The right to possess a firearm is enshrined in the Second Amendment of the U.S. Constitution.
Still, Florida “red-flag” laws permit the issuance of risk protection orders that impede on this right and prohibit you from possessing a firearm. Sometimes, a red-flag order is issued, even if it is based on false or exaggerated claims.
Do red-flag laws violate the Second Amendment and is there any way to have one removed if it was unfairly imposed on you?
What is a risk protection order?
A risk protection order is an order of the court that allows police to temporarily remove firearms from your possession and prevent you from purchasing them. This order can last up to one year.
A risk protection order can only be obtained by a police officer or law enforcement agency. To obtain a risk protection order, the officer must be able to prove by clear and convincing evidence that you pose a significant danger of hurting either yourself or someone else if you are in possession of a firearm.
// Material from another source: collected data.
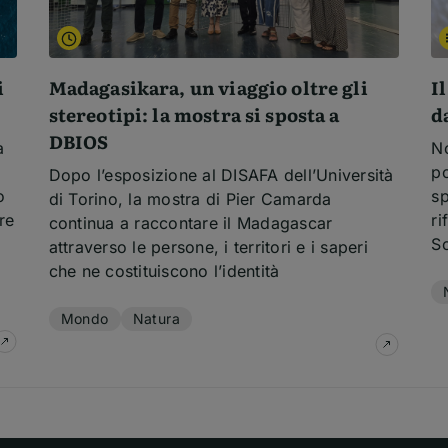
i
Madagasikara, un viaggio oltre gli
I
stereotipi: la mostra si sposta a
d
DBIOS
a
No
po
Dopo l’esposizione al DISAFA dell’Università
o
sp
di Torino, la mostra di Pier Camarda
re
ri
continua a raccontare il Madagascar
So
attraverso le persone, i territori e i saperi
Te
che ne costituiscono l’identità
Temi dell'articolo
Mondo
Natura
su
Il cervello in navigazione: come ci si adatta al movi
su
Madaga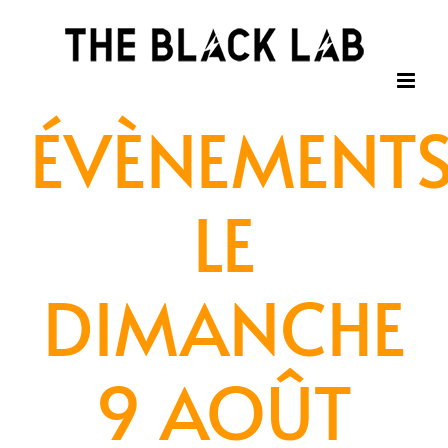
Passer
au
contenu
ÉVÈNEMENT
LE
DIMANCHE
9 AOÛT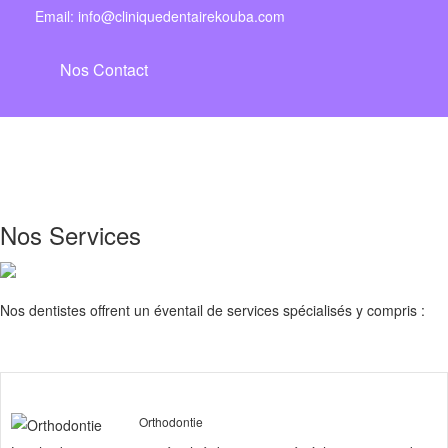
Email: info@cliniquedentairekouba.com
Nos Contact
Nos Services
Nos dentistes offrent un éventail de services spécialisés y compris :
Orthodontie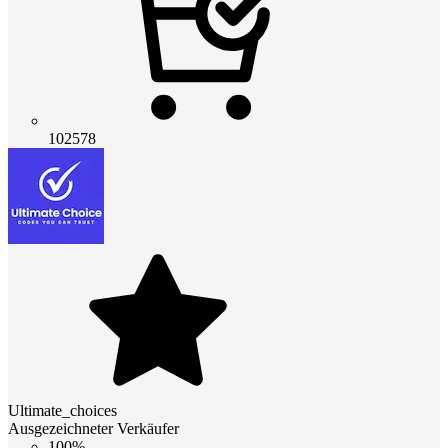
102578
Ultimate_choices
Ausgezeichneter Verkäufer
100%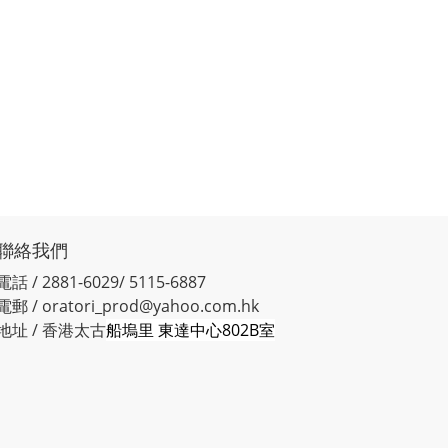
聯絡我們
電話 / 2881-6029/ 5115-6887
電郵 / oratori_prod@yahoo.com.hk
地址 / 香港太古
船塢里 東達中心802B室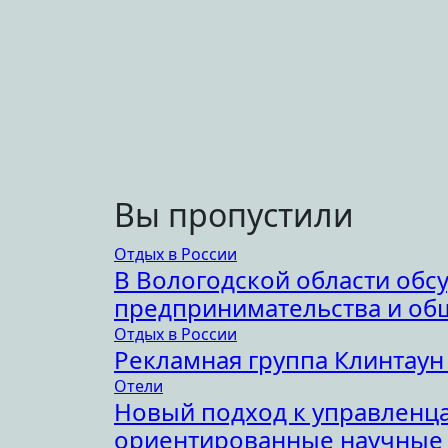
Вы пропустили
Отдых в России
В Вологодской области обс
предпринимательства и об
Отдых в России
Рекламная группа Клинтаун
Отели
Новый подход к управленца
ориентированные научные 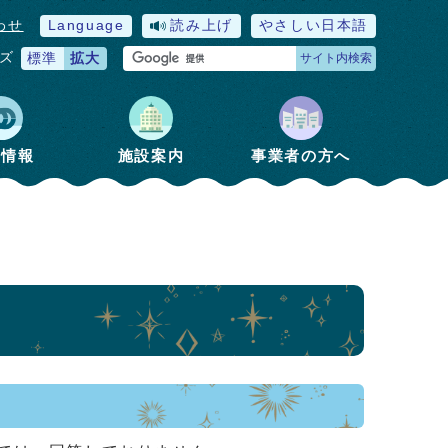
わせ
Language
読み上げ
やさしい日本語
ズ
標準
拡大
サイト内検索
政情報
施設案内
事業者の方へ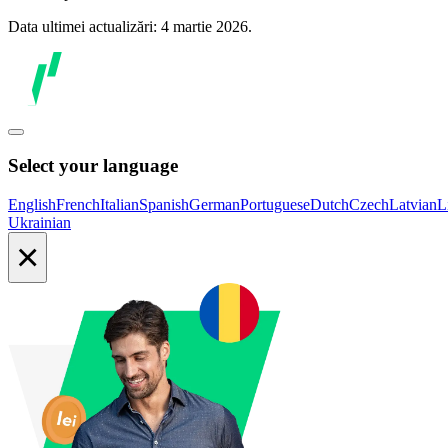
Data ultimei actualizări: 4 martie 2026.
Select your language
English
French
Italian
Spanish
German
Portuguese
Dutch
Czech
Latvian
L
Ukrainian
×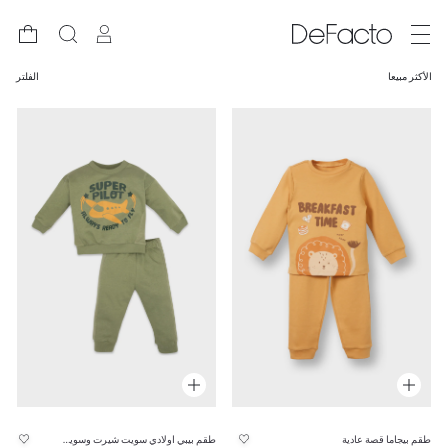
الأكثر مبيعا
الفلتر
طقم بيجاما قصة عادية
طقم بيبي اولادي سويت شيرت وسويت بانتس قصة عادية - قطعتين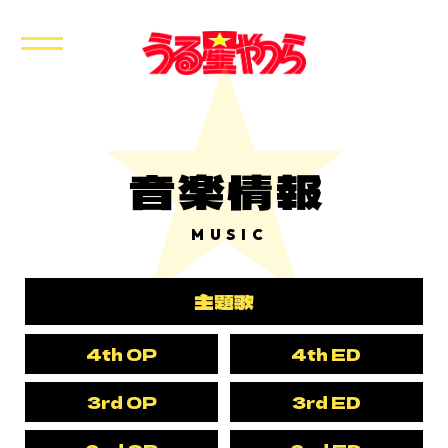
音楽情報
MUSIC
主題歌
4th OP
4th ED
3rd OP
3rd ED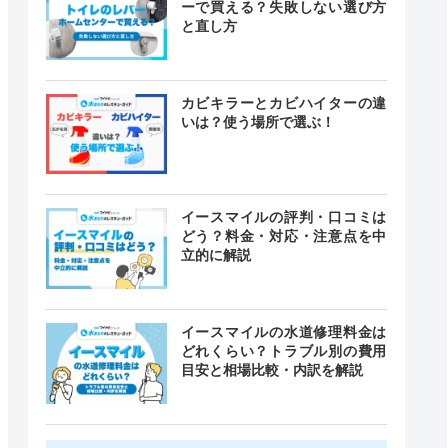
ーで買える？失敗しない選び方
と直し方
カビキラーとカビハイターの違
いは？使う場所で選ぶ！
イースマイルの評判・口コミは
どう？料金・対応・注意点を中
立的に解説
イースマイルの水道修理料金は
どれくらい？トラブル別の費用
目安と相場比較・内訳を解説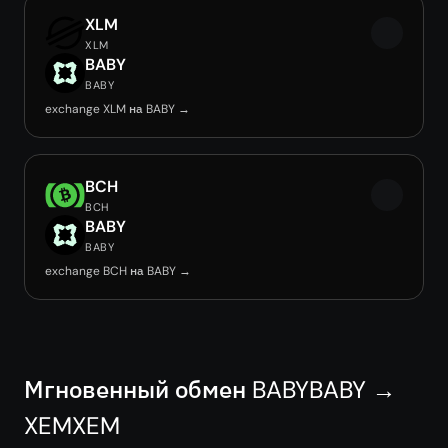
XLM
XLM
BABY
BABY
exchange XLM на BABY →
BCH
BCH
BABY
BABY
exchange BCH на BABY →
Мгновенный обмен BABYBABY →
XEMXEM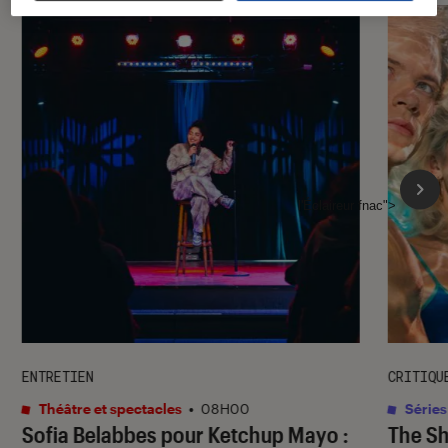
l'Éclaireur fnac">
ENTRETIEN
CRITIQU
Théâtre et spectacles
•
08H00
Séries
Sofia Belabbes pour
Ketchup Mayo
:
The S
Risk protection orders often are imposed in family law situations involving allegations of domestic violence.
Do risk protection orders violate the Second Amendment?
You may wonder if a risk protection order violates your Second Amendment right to bear arms.
Recently, a federal law that prevents people who are under a domestic violence restraining order from possessing firearms has been struck down by the Fifth Circuit U.S. Court of Appeals.
However, this ruling only applies to the three states that fall under the Fifth Circuit. Still, it could serve as the basis for cases in other states, including Florida, that argue that red-flag laws like these violate the Second Amendment.
In the meantime…
While the question of the constitutionality of red-flag laws is in limbo in most states, in the meantime, it may be possible to have your risk protection order in Florida vacated. To do so, you must file a motion to dismiss and request a hearing.
To prevail at such a hearing, you must be able to show through clear and convincing evidence that you do not pose a significant danger to yourself or others if you have a firearm in your possession. If the order is vacated, it is no longer effective, and you may be able to possess a firearm again.